Se for trabalhador, desempregado, residente ou pensionista, se for beneficiário (ou familiar com direito) do regime de Segurança Social de Islândia, Listenstaine, Noruega, ou da Suiça, pode vir a beneficiar da comparticipação nas despesas com cuidados de saúde necessários recebidos no território francês.

I. O Cartão Europeu de Seguro de Doença para cobrir os encargos com cuidados de saúde em França

Textos de referência :
- art. 22, § 1, ponto a) i) do regulamento (CEE) n° 1408/71
- art. 22, § 1 bis do regulamento (CEE) n° 1408/71
- art. 21 do regulamento (CE) n° 574/72

Antes da sua partida, deve requisitar o Cartão Europeu de Seguro de Doença (CESD) junto da instituição de segurança social competente da sua área de residência.

Este cartão vai garantir-lhe o acesso aos prestadores de cuidados de saúde estabelecidos em França, sem diligências prévias junto do organismo francês localmente competente.
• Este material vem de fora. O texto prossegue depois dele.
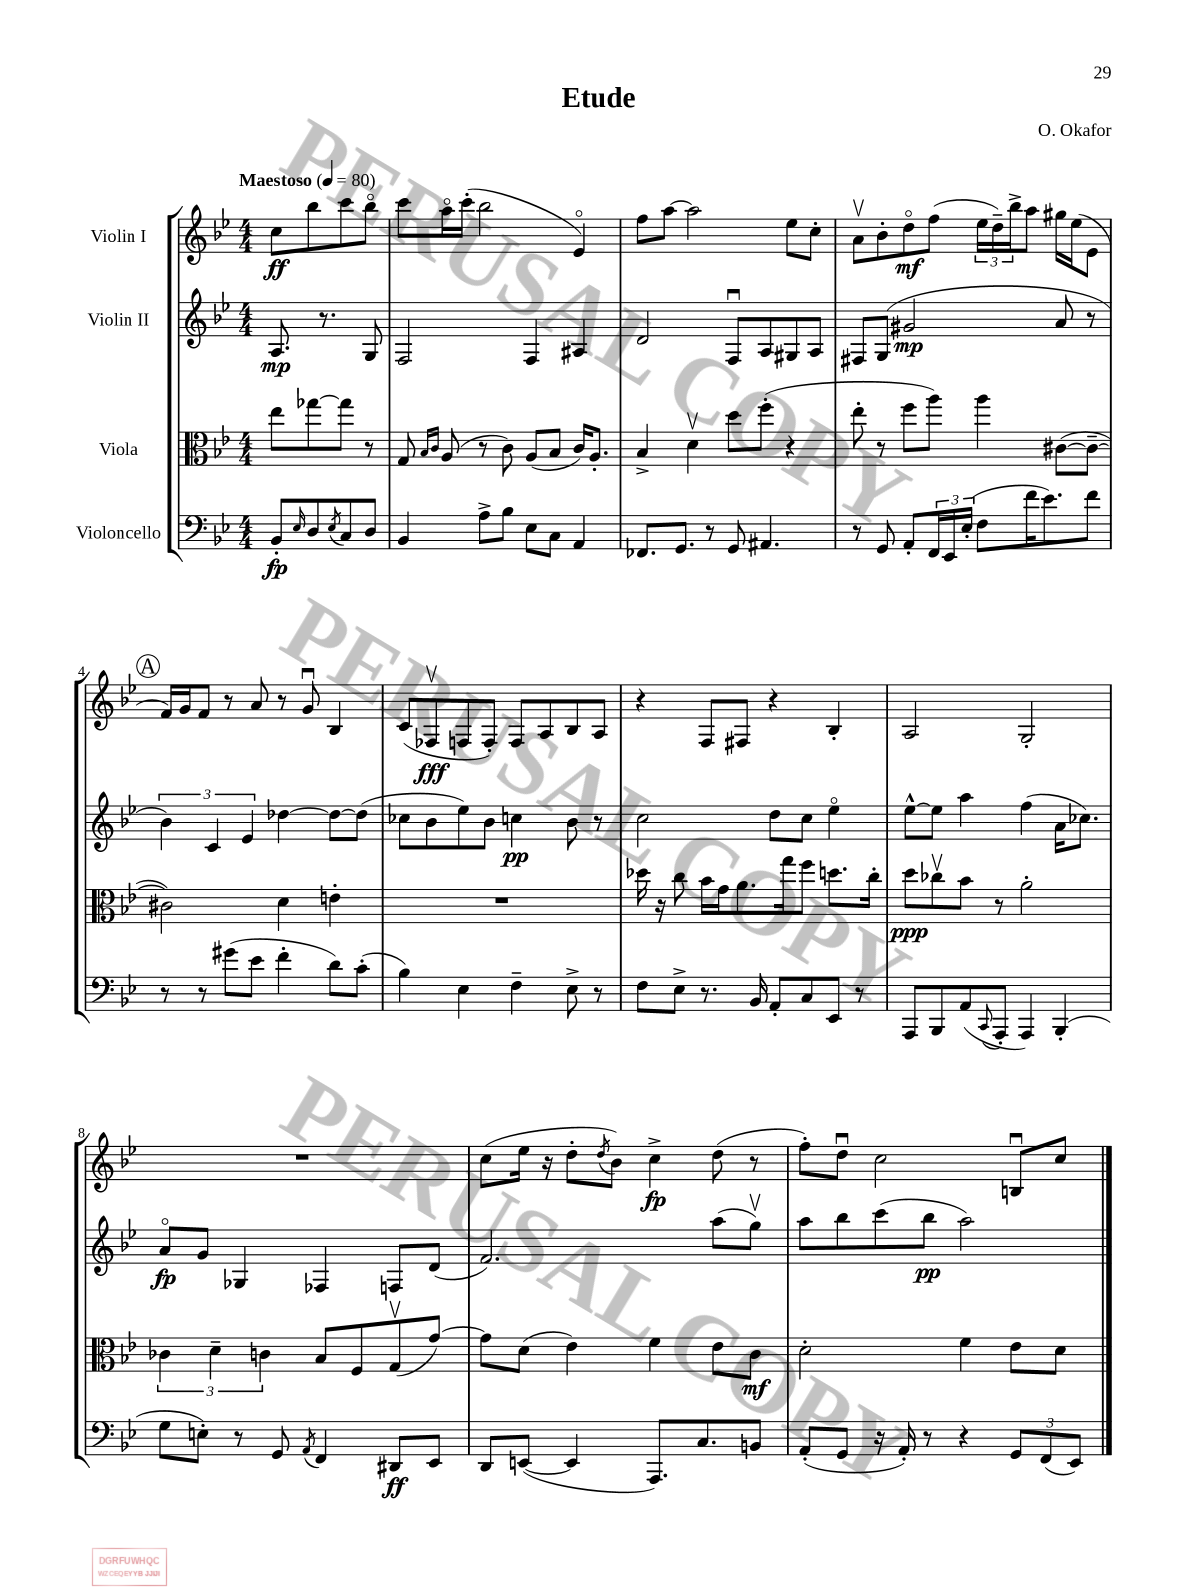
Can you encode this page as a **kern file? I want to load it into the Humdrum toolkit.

**kern	**kern	**kern	**kern
*staff4	*staff3	*staff2	*staff1
*clefF4	*clefC3	*clefG2	*clefG2
*k[b-e-]	*k[b-e-]	*k[b-e-]	*k[b-e-]
*M4/4	*M4/4	*M4/4	*M4/4
*MM80	*MM80	*MM80	*MM80
8BB-'/L	8ee-\L	8.A/	8cc\L
16qqE-/	.	.	.
8D/	[8gg-\	.	8bb-\
.	.	8.r	.
8qE-/	.	.	.
8C/	8gg-\]J	.	8ccc\
8D/J	8r	8G/	8bb-o\J
=	=	=	=
4BB-/	8G/	2F/	8ccc\L
.	16qqB-/LL	.	.
.	16qqc/JJ	.	.
.	(8A/	.	16aao\L
.	.	.	(16ccc'\JJ
8A^\L	8r	.	2bb-\
8B-\J	8c\)	.	.
8E-\L	(8A/L	4F/	.
8C\J	8B-/J	.	.
4AA/	16c/LK)	4A#/	4e-o/)
.	8.A'/J	.	.
=	=	=	=
8.FF-/L	4B-^/	2d/	8ff\L
.	.	.	[8aa\J
8.GG/J	.	.	.
.	4dv\	.	2aa\]
8r	.	.	.
8GG/	8dd\L	8Fu/L	.
4.AA#/	(8ff'\J	8A/	.
.	4r	8G#/	8ee-\L
.	.	8A/J	8cc'\J
=	=	=	=
8r	8ee-'\	8F#/L	8av\L
8GG/	8r	(8G/J	8b-'\
8AA'/L	8ff\L	2g#/	8ddo\
24FF/L	8aa\J)	.	(8ff\J
24EE-/	.	.	.
(24E-'/JJ	.	.	.
8F\L	4aa\	.	24ee-\LL
.	.	.	24dd~\)
.	.	.	24bb-^\J
16f\K	.	.	8aa\J
8.e-\)	.	.	.
.	([8c#\L	8a/	16gg#\LL
.	.	.	(16ee-\J
8f\J	8c#~\_J	8r	8e-\J
=	=	=	=
8r	2c#\])	6b-\)	16f/LL)
.	.	.	16g/J
8r	.	.	8f/J
.	.	6c/	.
(8g#\L	.	.	8r
.	.	6e-/	.
8e-\J	.	.	8a/
4f'\	4d\	[4dd-\	8r
.	.	.	8gu/
8d\L)	4e'\	8dd-\_L	4B-/
(8c'\J	.	(8dd-\]J	.
=	=	=	=
4B-\)	1r	8cc-\L	(8c/L
.	.	8b-\	8F-v/
4E-\	.	8ee-\)	8F/
.	.	8b-\J	8F'/J)
4F~\	.	4cc\	8F/L
.	.	.	8A/
8E-^\	.	8b-\	8B-/
8r	.	8r	8A/J
=	=	=	=
8F\L	16dd-\	2cc\	4r
.	16r	.	.
8E-^\J	8cc\	.	.
8.r	16b-\LL	.	8F/L
.	16g\J	.	.
.	8.a\	.	8F#/J
16BB-/	.	.	.
8AA'/L	.	8dd\L	4r
.	16gg\k	.	.
8C/	8ff\J	8cc\J	.
8EE-/J	8.dd\L	4ee-o\	4B-'/
8r	.	.	.
.	16cc'\Jk	.	.
=	=	=	=
8AAA/L	8dd\L	[8ee-^^\L	2A/
8BBB-/	8cc-v\	8ee-\]J	.
(8AA/	8b-\J	4aa\	.
8qqCC/	.	.	.
8AAA'/J	8r	.	.
4AAA/)	2a'\	(4ff\	2G'/
(4BBB-'/	.	16a\LK	.
.	.	8.cc-\J)	.
=	=	=	=
8G\L	6c-\	8ao/L	1r
8E'\J)	.	8g/J	.
.	6d~\	.	.
8r	.	4G-/	.
.	6c\	.	.
8GG/	.	.	.
8qAA/	.	.	.
4FF/	8B-/L	4F-/	.
.	8F/	.	.
8DD#/L	(8Gv/	8F/L	.
8EE-/J	[8g/J)	(8d/J	.
=	=	=	=
8DD/L	8g\]L	2.f/)	(8cc\L
([8EE/J	(8d\J	.	16ee-\Jk
.	.	.	16r
4EE/]	4e-\)	.	8dd'\L
.	.	.	8qdd/
.	.	.	8b-\J)
8.AAA/L)	4f\	.	4cc^\
8.C/	.	.	.
.	8e-\L	(8aa\L	(8dd\
8BB/J	8c\J	8ggv\J)	8r
=	=	=	=
(8AA'/L	2d'\	8aa\L	8ff'\L)
8GG/J	.	8bb-\	8ddu\J
16r	.	(8ccc\	2cc\
16AA'/)	.	.	.
8r	.	8bb-\J	.
4r	4f\	2aa\)	.
12GG/L	8e-\L	.	8Bu/L
(12FF/	.	.	.
.	8d\J	.	8cc/J
12EE-/J)	.	.	.
==	==	==	==
*-	*-	*-	*-
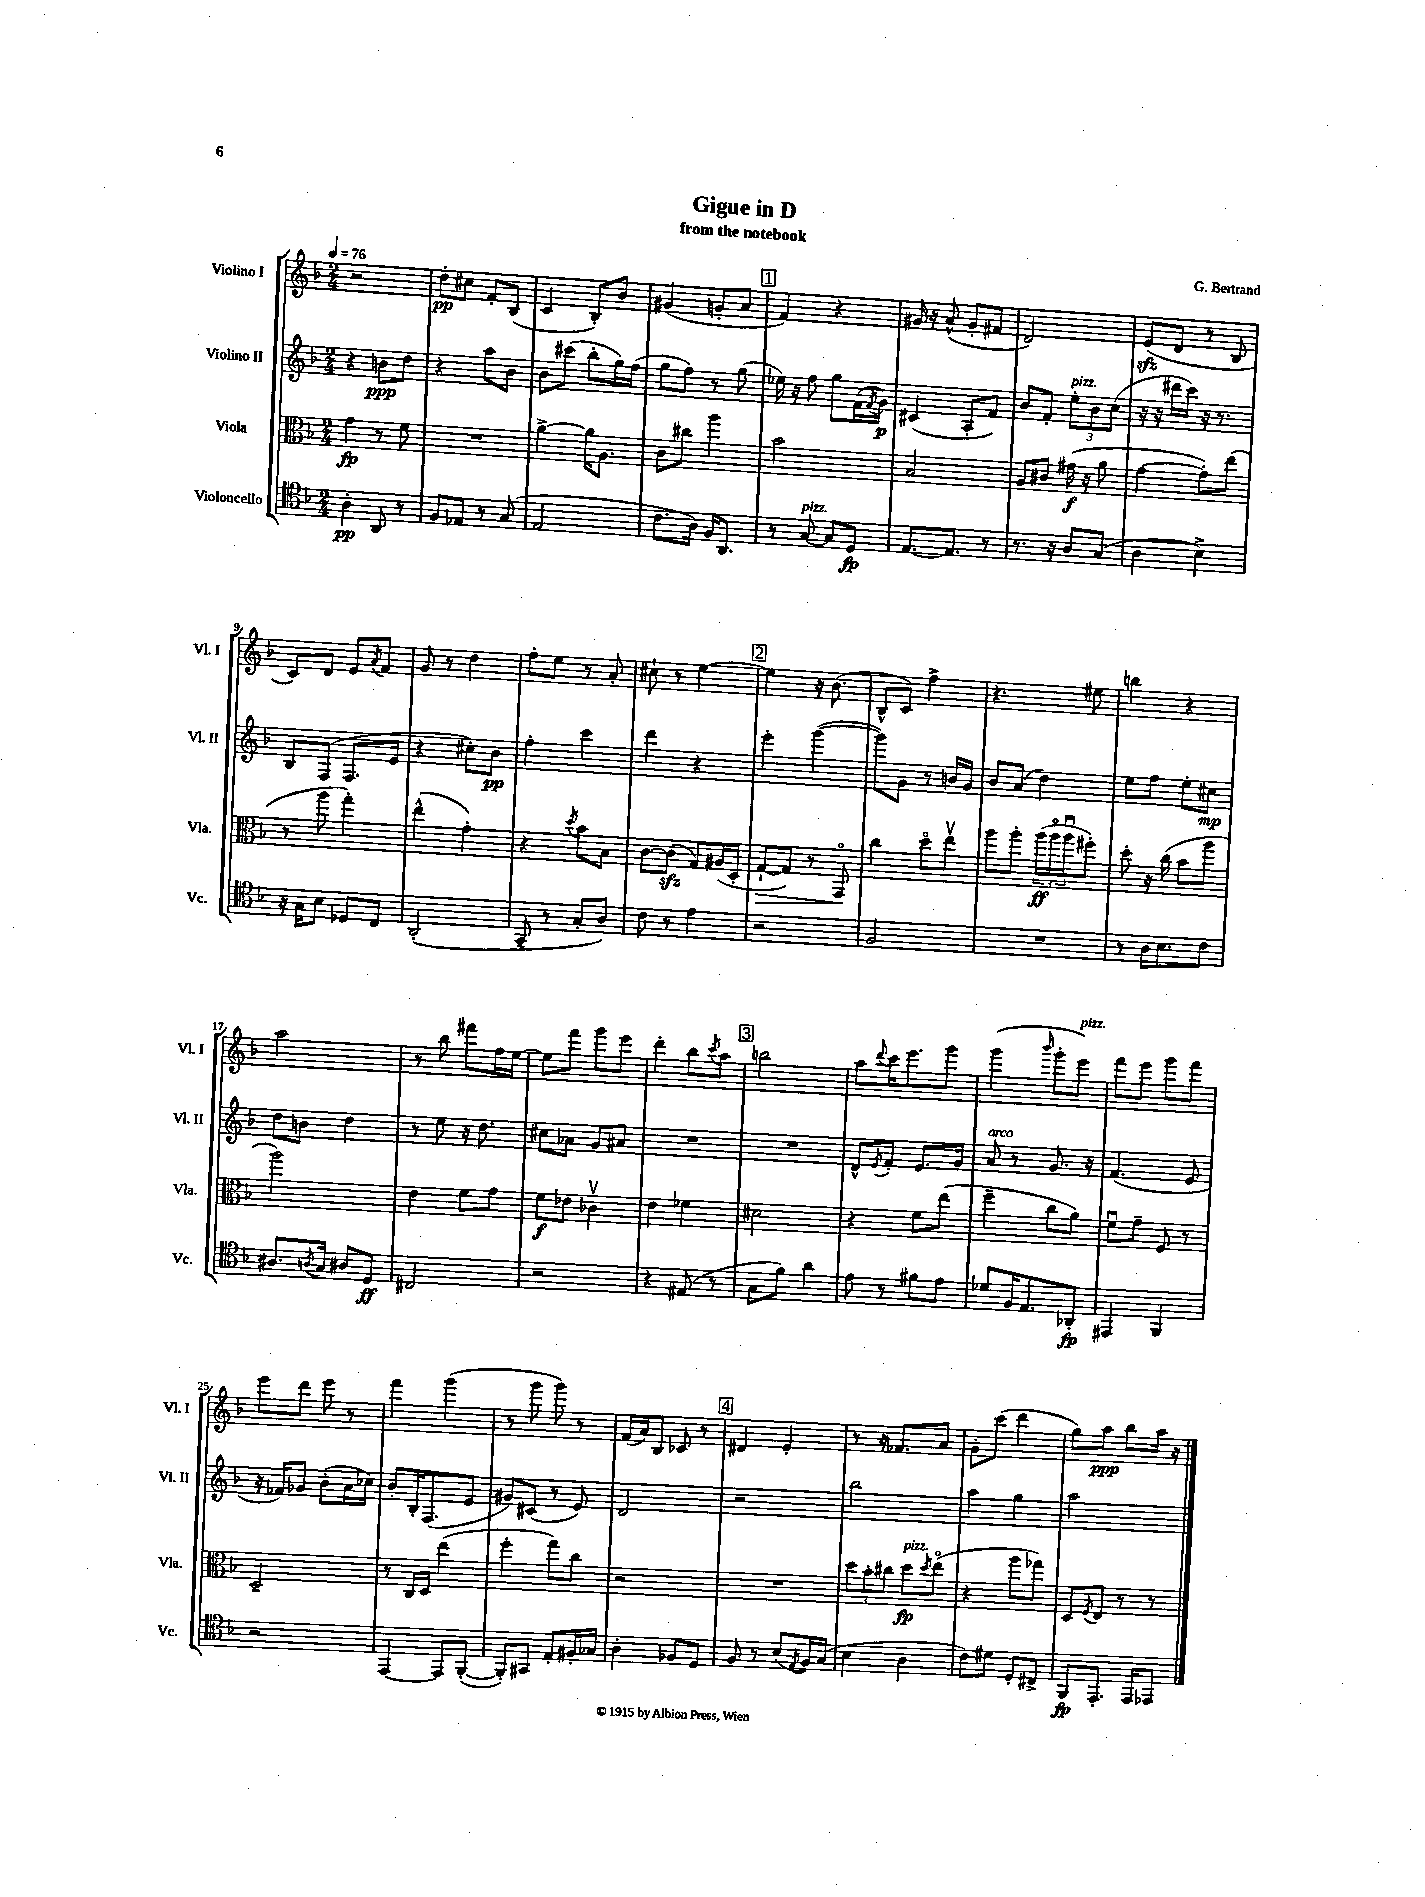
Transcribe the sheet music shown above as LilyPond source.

\header { title = "Gigue in D" composer = "G. Bertrand" subtitle = "from the notebook" }
<<
\new StaffGroup <<
\new Staff = "s0" \with { instrumentName = "Violino I" shortInstrumentName = "Vl. I" } {
    \clef treble \key f \major \numericTimeSignature \time 2/4 \tempo 4 = 76
    r2 |
    d''8-.\pp cis''8 f'8-. bes8( |
    c'4 bes8-.) bes'8 |
    gis'4( g'8-. a'8 |
    \mark \markup { \box "1" } f'4) r4 |
    gis'16 r16 a'8-^( gis'8-. fis'8 |
    d'2) |
    e'8\sfz( d'8 r8 bes8 |
    c'8) d'8 e'8 \acciaccatura { a'8 } f'8 |
    g'8 r8 d''4 |
    f''8-. e''8 r8 a'8-. |
    cis''8-! r8 e''4~ |
    \mark \markup { \box "2" } e''4 r16 bes'8.( |
    bes8-^ c'8) f''4-> |
    r4. eis''8 |
    b''4 r4 |
    a''2 |
    r8 bes''8 fis'''8 f''16 e''16~ |
    e''8 f'''8 g'''8 e'''8 |
    d'''4-. bes''8 \acciaccatura { c'''8 } a''8 |
    \mark \markup { \box "3" } b''2 |
    a''8 \appoggiatura { d'''8 } c'''16 e'''8. g'''8 |
    g'''4( \grace { bes'''16 } g'''8-. e'''8^\markup { \italic "pizz." }) |
    f'''8 e'''8 g'''8 f'''8 |
    e'''8 d'''8 e'''8 r8 |
    f'''4 g'''4( |
    r8 g'''8 g'''8) r8 |
    f'16( a'16) bes8 ces'8 r8 |
    \mark \markup { \box "4" } dis'4 e'4-. |
    r8 r16 fes'8. a'8 |
    g'8-. c'''8( d'''4 |
    g''8) a''8\ppp bes''8 a''16 r16 \bar "|." |
}
\new Staff = "s1" \with { instrumentName = "Violino II" shortInstrumentName = "Vl. II" } {
    \clef treble \key f \major \numericTimeSignature \time 2/4
    r4 b'8\ppp d''8 |
    r4 a''8 bes'8 |
    bes'8 cis'''8( bes''8-. g''16) f''16( |
    g''8 f''8) r8 g''8( |
    \mark \markup { \box "1" } ees''16) r16 f''8 g''8 f'16( \acciaccatura { f'8 } g'16\p) |
    cis'4( a8-. f'8) |
    bes'8 f'8-. \tuplet 3/2 { e''8-.^\markup { \italic "pizz." } bes'8 c''8( } |
    r16 r16 dis'''16 c'''16) r16 r8. |
    bes8 f8( f8. e'16 |
    r4 cis''8-.) bes'8\pp |
    f''4-. c'''4 |
    d'''4 r4 |
    \mark \markup { \box "2" } e'''4-. g'''4~( |
    g'''8) g'8 r8 b'16 g'16 |
    bes'8 a'8( d''4) |
    e''8 f''8 e''8-. cis''8\mp |
    d''8 b'8 d''4 |
    r8 e''8 r16 d''8. |
    cis''8 aes'8 g'8 ais'8 |
    R2 |
    \mark \markup { \box "3" } R2 |
    d'8-^ \acciaccatura { e'8 } f'8-. e'8. g'16 |
    a'8^\markup { \italic "arco" } r8 g'8. r16 |
    f'4.( e'8 |
    r16 fes'16) ges'8 bes'8-.( a'16 ces''16) |
    bes'8-. bes16-. f8.( e'8 |
    gis'8) cis'8( r8 e'8) |
    d'2 |
    \mark \markup { \box "4" } r2 |
    bes''2 |
    a''4 g''4 |
    a''2 \bar "|." |
}
\new Staff = "s2" \with { instrumentName = "Viola" shortInstrumentName = "Vla." } {
    \clef alto \key f \major \numericTimeSignature \time 2/4
    g'4\fp r8 f'8 |
    R2 |
    a'4~-> a'16 a8. |
    c'8 cis''8 a''4 |
    \mark \markup { \box "1" } bes'2 |
    bes2 |
    a8 cis'8 gis'16\f( r16 a'8 |
    g'4~ g'8-.) e''8( |
    r8 a''8 g''4-.) |
    e''4-^( g'4-.) |
    r4 \acciaccatura { d''8 } bes'8 bes8 |
    c'8~ c'8\sfz( g8) ais16( d16-. |
    \mark \markup { \box "2" } g8~-!\> g8) r8 g,8\flageolet\! |
    c''4 d''8\flageolet e''8\upbow |
    a''8 a''8-. \tuplet 3/2 { a''16\ff( a''16\flageolet a''16\downbow } fis''8-.) |
    d''8-. r16 c''16( bes'8 a''8 |
    a''2) |
    e'4 f'8 g'8 |
    f'8\f ees'8 ces'4\upbow |
    e'4 fes'4 |
    \mark \markup { \box "3" } dis'2 |
    r4 f'8 e''8( |
    f''4-- c''8 a'8) |
    f'8\downbow g'8-- f8 r8 |
    d2-- |
    r8 c16 d16 e''4( |
    f''4-. g''8) c''8 |
    r2 |
    \mark \markup { \box "4" } R2 |
    \tuplet 3/2 { d''8 bes'8-. cis''8 } d''8\fp^\markup { \italic "pizz." } \acciaccatura { d''8 } e''8\flageolet( |
    r4 a''8 ges''8) |
    d8 \acciaccatura { f8 } e8 r8 r8 \bar "|." |
}
\new Staff = "s3" \with { instrumentName = "Violoncello" shortInstrumentName = "Vc." } {
    \clef tenor \key f \major \numericTimeSignature \time 2/4
    a4-.\pp a,8 r8 |
    f8 ees8 r8 g8( |
    e2 |
    c'8. a16) f16 a,8. |
    \mark \markup { \box "1" } r8 g8~^\markup { \italic "pizz." } g8 d8\fp |
    e8.~ e8. r8 |
    r8. r16 a8 g8( |
    a4 bes4->) |
    r16 g16 bes8 des8 c8 |
    a,2-.( |
    g,8-- r8 g8-. a8) |
    c'8 r8 e'4 |
    \mark \markup { \box "2" } r2 |
    f2 |
    R2 |
    r8 a16 bes8. c'8 |
    ais8. \acciaccatura { a8 } g16 ais8 d8\ff |
    cis2 |
    r2 |
    r4 eis8( r8 |
    \mark \markup { \box "3" } g8 f'8) a'4 |
    e'8 r8 fis'8 e'8 |
    des'8 f16 e8. aes,8-.\fp |
    eis,4 f,4 |
    r2 |
    e,4~ e,8 f,8~-.( |
    f,8-.) gis,8 e8-. fis16-. ges16 |
    a4-. fes8 d8 |
    \mark \markup { \box "4" } f8 r8 bes8( \acciaccatura { e8 } f16) g16( |
    bes4 a4 |
    c'8) dis'8 d8-. cis8-> |
    f,8\fp e,8.-. e,16 ees,8 \bar "|." |
}
>>
>>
As prestações serão pagas nas mesmas condições que as previstas para os utentes do regime francês.

NB : Em caso de esquecimento, perda ou furto do cartão ou não posse deste (por emissão tardia do cartão ou temporariamente impossível), a instituição de previdência onde se encontra inscrito pode fornecer-lhe um “certificado provisório de substituição do CESD”. Este certificado emitido por um período limitado de validade, pode ser então utilizado nas mesmas condições que o CESD.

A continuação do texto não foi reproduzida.